Questions about pretraining datasets
koalaaaaaaaaa opened this issue · 2 comments
Hi @chao1224 , thanks for your code very much, I have some questions on pretraining datasets, hope that you can help me with it when it's convenient~
After reading your code, I'm wondering Why GEOM_drugs is used for pretraining while GEOM_qm9 is not used?, and as far as I know, GEOM datasets consists of GEOM_drugs and GEOM_qm9.
Thank you for your kindest reply!
Hi @koalaaaaaaaaa,
Thank you for the question. There are two reasons.
- The main reason is that GEOM_Drugs contains more diverse drugs (e.g., in terms of the atom types and atom numbers), while QM9 is limited to 4 atom types and at most 9 atoms for each conformation.

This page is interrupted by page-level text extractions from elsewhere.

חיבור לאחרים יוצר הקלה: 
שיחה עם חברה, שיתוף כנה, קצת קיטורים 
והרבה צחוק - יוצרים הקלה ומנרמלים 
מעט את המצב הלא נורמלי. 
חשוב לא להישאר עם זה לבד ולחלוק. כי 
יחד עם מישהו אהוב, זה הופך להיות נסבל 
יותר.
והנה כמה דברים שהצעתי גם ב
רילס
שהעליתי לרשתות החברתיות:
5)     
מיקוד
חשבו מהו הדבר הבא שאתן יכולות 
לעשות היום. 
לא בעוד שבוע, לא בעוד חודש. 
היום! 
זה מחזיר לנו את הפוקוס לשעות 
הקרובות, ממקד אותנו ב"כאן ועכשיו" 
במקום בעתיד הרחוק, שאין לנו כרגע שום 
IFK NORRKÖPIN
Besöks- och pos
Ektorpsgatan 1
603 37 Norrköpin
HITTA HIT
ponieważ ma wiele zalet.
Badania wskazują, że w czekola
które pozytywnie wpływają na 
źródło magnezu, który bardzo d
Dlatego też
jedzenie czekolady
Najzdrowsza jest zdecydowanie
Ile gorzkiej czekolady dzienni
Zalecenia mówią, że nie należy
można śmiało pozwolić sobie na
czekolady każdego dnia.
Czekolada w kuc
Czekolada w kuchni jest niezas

At pretraining, we expect the data distribution to be as diverse as possible, so we prefer GEOM_Drugs.
- Another reason is that initially, we were thinking about if we should do downstream on QM9 tasks, so we didn't consider QM9 when preparing the dataset.

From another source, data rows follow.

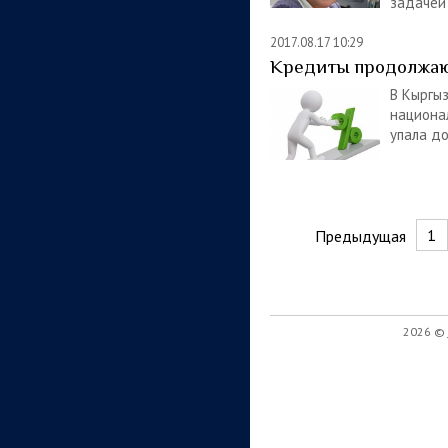
задачей
2017.08.17 10:29
Кредиты продолжаю
В Кыргыз
национа
упала д
1
Предыдущая
2026 ©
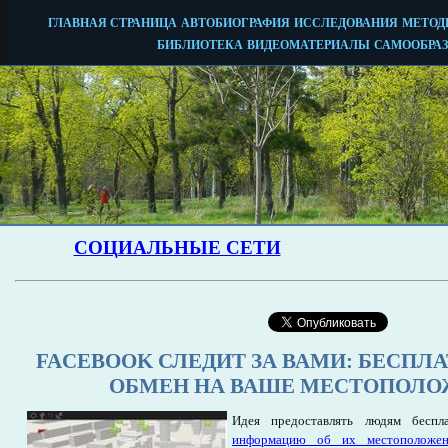
FACEBOOK СЛЕДИТ ЗА ВАМИ: БЕСПЛА
ОБМЕН НА ВАШЕ МЕСТОПОЛО
Идея предоставлять людям бесп
информацию об их местоположе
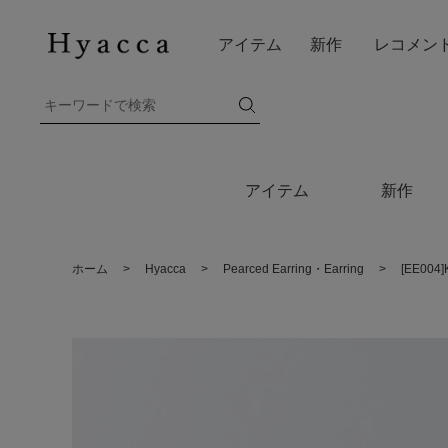
アイテム
新作
レコメン
アイテム
新作
ホーム
>
Hyacca
>
Pearced Earring・Earring
>
[EE00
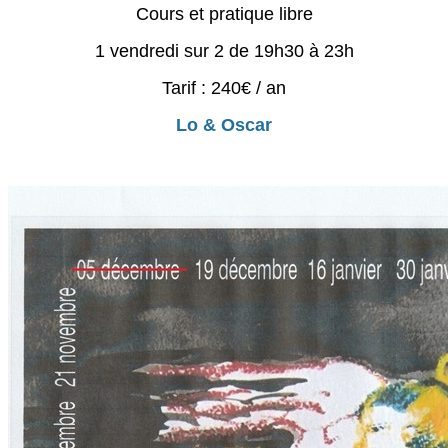
Cours et pratique libre
1 vendredi sur 2 de 19h30 à 23h
Tarif : 240€ / an
Lo & Oscar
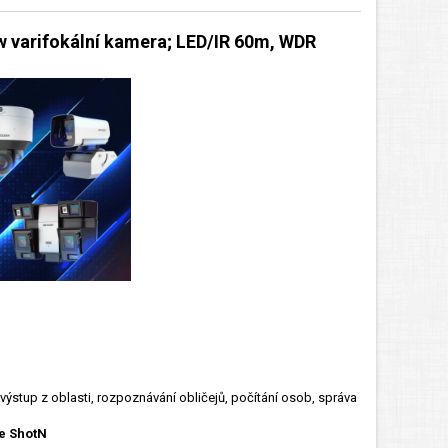
w varifokální kamera; LED/IR 60m, WDR
výstup z oblasti, rozpoznávání obličejů, počítání osob, správa
ie ShotN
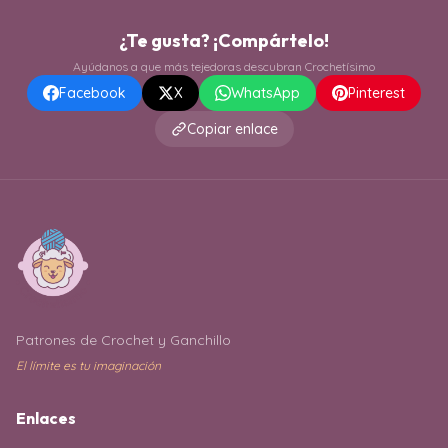
¿Te gusta? ¡Compártelo!
Ayúdanos a que más tejedoras descubran Crochetísimo
Facebook
X
WhatsApp
Pinterest
Copiar enlace
Patrones de Crochet y Ganchillo
El límite es tu imaginación
Enlaces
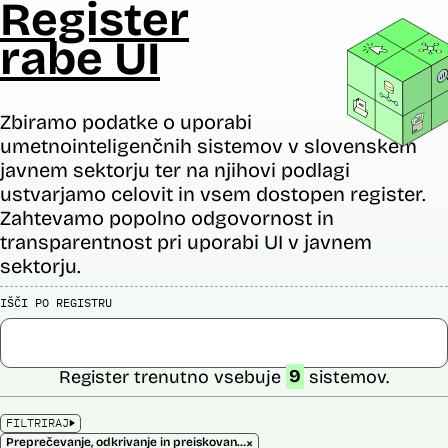
Register
rabe UI
Zbiramo podatke o uporabi
umetnointeligenčnih sistemov v slovenskem
javnem sektorju ter na njihovi podlagi
ustvarjamo celovit in vsem dostopen register.
Zahtevamo popolno odgovornost in
transparentnost pri uporabi UI v javnem
sektorju.
IŠČI PO REGISTRU
Register trenutno vsebuje
9
sistemov.
FILTRIRAJ
×
Preprečevanje, odkrivanje in preiskovanje kaznivih dejanj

- Later, we didn't do that in the GraphMVP paper due to the datasize. In the initial version of GraphMVP, we only consider 250K conformations, and QM9 has 130K conformations, and it is hard to claim this is a reasonable pretraining-finetuning setting, so we didn't include that.
However, I also want to highlight that there are larger conformation datasets, like Molecule3D and PCQM4Mv2. GraphMVP was done in July 2021, and these two datasets were released after that. Both datasets are extracted from PubChemQC project with around 4M conformations, and Molecule3D has slightly more conformations. In our recent work, MoleculeSDE / GraphMVPv2 (codes will be released in one week), we redo the GraphMVP pretraining on PCQM4Mv2, where the QM9 can be taken as the downstream task this time.
Hope this answers your question.
Thank you for your detailed and kindest reply!! It helped me a lot.